Sebelum berangkat Abu al-Hasan meminta wasiat kepada Syekh, kemudian dia berkata,   "Ingatlah Allah, bersihkan lidah dan hatimu dari segala yang mengotori   nama Allah, jagalah anggota badanmu dari maksiat, kerjakanlah amal wajib, maka   kamu akan memperoleh derajat kewalian. Ingatlah akan kewajibanmu terhadap Allah,   maka kamu akan memperoleh derajat orang yang wara'. Kemudian berdoalah kepada   Allah dengan doa, "Allahumma arihnii min dzikrihim wa minal 'awaaridhi   min qibalihim wanajjinii min syarrihim wa aghninii bi khairika 'an khairihim   wa tawallanii bil khushuushiyyati min bainihim innaka 'alaa kulli syai'in qadiir".   

Selanjutnya sesuai petunjuk tersebut, Syekh Abu al-Hasan berangkat ke daerah   tersebut untuk mengetahui rahasia yang telah dikatakan kepadanya. Dalam perjalanan   ruhaniah kali ini dia banyak mendapat cobaan sebagaimana cobaan yang telah dialami   oleh para wali-wali pilihan. Akan tetapi dengan cobaan tersebut justru semakin   menambah tingkat keimanannya dan hatinya semakin jernih. 

Sesampainya di Syadzilah, yaitu daerah dekat Tunis, dia bersama kawan-kawan   dan muridnya menuju gua yang berada di Gunung Za'faran untuk munajat dan beribadah   kepada Allah SWT. Selama beribadah di tempat tersebut salah satu muridnya mengetahui bahwa Syekh Abu al-Hasan banyak memiliki keramat dan tingkat ibadahnya sudah   mencapai tingkatan yang tinggi. 

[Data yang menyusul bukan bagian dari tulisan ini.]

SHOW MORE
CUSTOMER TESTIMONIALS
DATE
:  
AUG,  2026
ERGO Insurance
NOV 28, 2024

Pada akhir munajat-nya ada bisikan suara , "Wahai Abu al-Hasan turunlah   dan bergaul-lah bersama orang-orang, maka mereka akan dapat mengambil manfaat   darimu, kemudian beliau berkata: "Ya Allah, mengapa Engkau perintahkan   aku untuk bergaul bersama mereka, saya tidak mampu" kemudian dijawab: "Sudahlah,   turun Insya Allah kamu akan selamat dan kamu tidak akan mendapat celaan dari   mereka" kemudian beliau berkata lagi: "Kalau aku bersama mereka, apakah   aku nanti makan dari dirham mereka? Suara itu kembali menjawab : "Bekerjalah,   Aku Maha Kaya, kamu akan memperoleh rizik dari usahamu juga dari rizki yang   Aku berikan secara gaib. 

Dalam dialog ilahiyah ini, dia bertanya kepada Allah, kenapa dia dinamakan syadzili   padahal dia bukan berasal dari syadzilah, kemudian Allah menjawab: "Aku   tidak mnyebutmu dengan syadzili akan tetapi kamu adalah syadzdzuli, artinya   orang yang mengasingkan untuk ber-khidmat dan mencintaiku”.

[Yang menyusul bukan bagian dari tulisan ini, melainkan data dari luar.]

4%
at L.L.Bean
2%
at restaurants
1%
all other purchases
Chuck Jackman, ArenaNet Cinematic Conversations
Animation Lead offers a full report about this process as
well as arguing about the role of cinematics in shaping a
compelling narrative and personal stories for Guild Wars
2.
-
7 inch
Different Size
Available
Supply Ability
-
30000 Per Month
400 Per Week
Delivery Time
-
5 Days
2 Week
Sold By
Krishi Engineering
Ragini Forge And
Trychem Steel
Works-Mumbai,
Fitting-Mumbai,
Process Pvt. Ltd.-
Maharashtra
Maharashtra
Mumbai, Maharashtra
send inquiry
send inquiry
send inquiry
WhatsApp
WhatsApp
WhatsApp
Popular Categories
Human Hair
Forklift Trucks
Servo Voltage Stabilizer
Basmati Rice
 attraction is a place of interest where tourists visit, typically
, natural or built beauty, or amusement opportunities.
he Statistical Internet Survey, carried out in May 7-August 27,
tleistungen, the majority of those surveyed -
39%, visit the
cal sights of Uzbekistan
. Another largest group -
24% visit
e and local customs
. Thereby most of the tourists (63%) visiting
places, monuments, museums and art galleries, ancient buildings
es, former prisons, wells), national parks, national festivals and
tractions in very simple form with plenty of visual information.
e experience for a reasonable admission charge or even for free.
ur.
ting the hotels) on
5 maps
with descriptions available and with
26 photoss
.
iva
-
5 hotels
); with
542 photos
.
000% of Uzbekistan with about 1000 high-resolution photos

Imam Syadzili menyebarkan thariqah Syadziliyah
Dialog ilahiyah yang sarat makna dan misi ini membuatnya semakin mantap menapaki   dunia tasawuf. Tugas selanjutnya adalah bergaul bersama masyarakat, berbaur   dengan kehidupan mereka, membimbing dan menyebarkan ajaran-ajaran Islam dan   ketenangan hidup. Dan Tunis adalah tempat yang dituju wali agung ini.

Di Tunis Abul Hasan tinggal di Masjid al-Bilath. Di sekitar tempat tersebut   banyak para ulama dan para sufi. Di antara mereka adalah karibnya yang bernama   al-Jalil Sayyidi Abu al-Azaim, Syekh Abu al-Hasan al-Shaqli dan Abu Abdillah   al-Shabuni. 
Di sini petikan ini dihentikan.